The researchers suggest two themes for ethical evaluations: the locus of morality – the level of autonomy to choose an ethical course of action – and moral intensity – the potential consequences of the use of AI robots.
To develop the framework, Zsofia Toth, associate professor in marketing and management at Durham University Business School, alongside her colleagues – professors Robert Caruana, Thorsten Gruber and Claudia Loebbecke – reviewed the uses of AI robots in different professional settings from an ethical perspective.
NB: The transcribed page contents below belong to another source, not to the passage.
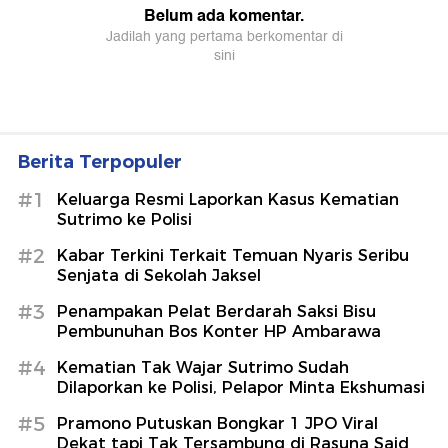
Berita Terpopuler
#1
Keluarga Resmi Laporkan Kasus Kematian
Sutrimo ke Polisi
#2
Kabar Terkini Terkait Temuan Nyaris Seribu
Senjata di Sekolah Jaksel
#3
Penampakan Pelat Berdarah Saksi Bisu
Pembunuhan Bos Konter HP Ambarawa
#4
Kematian Tak Wajar Sutrimo Sudah
Dilaporkan ke Polisi, Pelapor Minta Ekshumasi
#5
Pramono Putuskan Bongkar 1 JPO Viral
Dekat tapi Tak Tersambung di Rasuna Said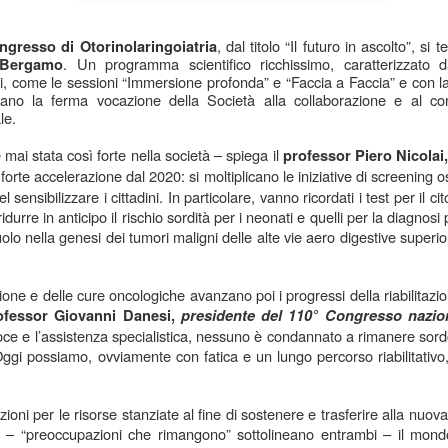
, dal titolo “Il futuro in ascolto”, si 
ngresso di Otorinolaringoiatria
. Un
programma scientifico ricchissimo, caratterizzato 
 Bergamo
i, come le sessioni “Immersione profonda” e “Faccia a Faccia” e con la p
mano la ferma vocazione della Società alla collaborazione e al co
le.
mai stata così forte nella società – spiega il
professor Piero Nicolai
forte accelerazione dal 2020: si moltiplicano le iniziative di screening o
 sensibilizzare i cittadini. In particolare, vanno ricordati i test per il 
durre in anticipo il rischio sordità per i neonati e quelli per la diagnosi
ruolo nella genesi dei tumori maligni delle alte vie aero digestive superi
one e delle cure oncologiche avanzano poi i progressi della riabilitazion
ofessor Giovanni Danesi,
presidente del 110° Congresso nazio
e e l’assistenza specialistica, nessuno è condannato a rimanere sordo
 Oggi possiamo, ovviamente con fatica e un lungo percorso riabilitativo,
ioni per le risorse stanziate al fine di sostenere e trasferire alla nuov
– “preoccupazioni che rimangono” sottolineano entrambi – il mondo d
The researchers then developed four clusters of accountability, to help the identification of specific actors who are accountable for AI robots’ actions.
These four clusters revolve around the ethical categories of illegal, immoral, permissible and supererogatory, which are outlined in normative business ethics.
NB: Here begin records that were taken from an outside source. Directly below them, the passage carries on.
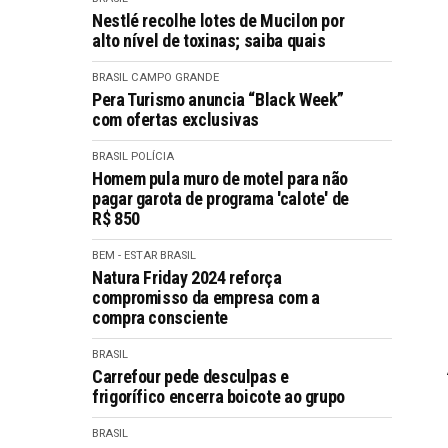
Nestlé recolhe lotes de Mucilon por
alto nível de toxinas; saiba quais
BRASIL
CAMPO GRANDE
Pera Turismo anuncia “Black Week”
com ofertas exclusivas
BRASIL
POLÍCIA
Homem pula muro de motel para não
pagar garota de programa 'calote' de
R$ 850
BEM - ESTAR
BRASIL
Natura Friday 2024 reforça
compromisso da empresa com a
compra consciente
BRASIL
Carrefour pede desculpas e
frigorífico encerra boicote ao grupo
BRASIL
The researchers say that "supererogatory actions represent a positive extra mile from what one expects morally, whilst the other three categories were either neutral or negative". Illegal is any action that is against the law and regulations; immoral is any action that only reaches the legal threshold’s bare minimum, and morally permissible actions are those not requiring explanations of putative fairness or appropriateness.
Humans can set boundaries in what AI robots can and should learn and unlearn (for instance, to decrease or eliminate racial/gender bias) and the type of decisions they can make without human involvement (such as in the case of a self-driving car in an emergency setting).
Toth said: “In a normal working environment, if a person makes an error, mistake or commits any wrongdoing, it is obvious who is accountable in most circumstances, either that person specifically or the wider organisation. However, when you bring AI robots into the mix this becomes much more difficult to understand, and also how such incidents could be prevented. Hence why this framework offers ways to ensure that there is more clarity about responsibilities from the beginning of the use of an AI robot.”
Each cluster in the framework had actors who are responsible for the AI robot’s actions. In the first cluster ‘professional norms’, where AI robots are used for small, remedial, everyday tasks like heating or cleaning, robot design experts and customers take most responsibility for the appropriate use of the AI robots.
In the second cluster, ‘business responsibility’ – where AI robots are used for difficult but basic tasks, such as mining or agriculture – a wider group of organisations bear the brunt of responsibility for AI robots. In cluster three, ‘inter-institutional normativity’ – where AI may make decisions with potential major consequences, such as healthcare management and crime-fighting – governmental and regulatory bodies should be increasingly involved in agreeing on specific guidelines.
In the fourth cluster, ‘supra-territorial regulations’ – where AI is used on a global level, such as in the military, or driverless cars – a wide range of governmental bodies, regulators, firms and experts hold accountability. This comes with the high dispersal of accountability. This, however, does not imply that the AI robots “usurp” the role of ethical human decision-making but it becomes increasingly complex to attribute the outcomes of AI robots’ use to specific individuals or organisations and thus these cases deserve special attention.
The researchers hope that their new framework offers insights and an approach for policymakers and governments to place accountability on the actions of AI robots. Previously, the accountability of these actions was a grey area, but they say "a framework like this should help to reduce the number of ethically problematic cases of AI robots’ use".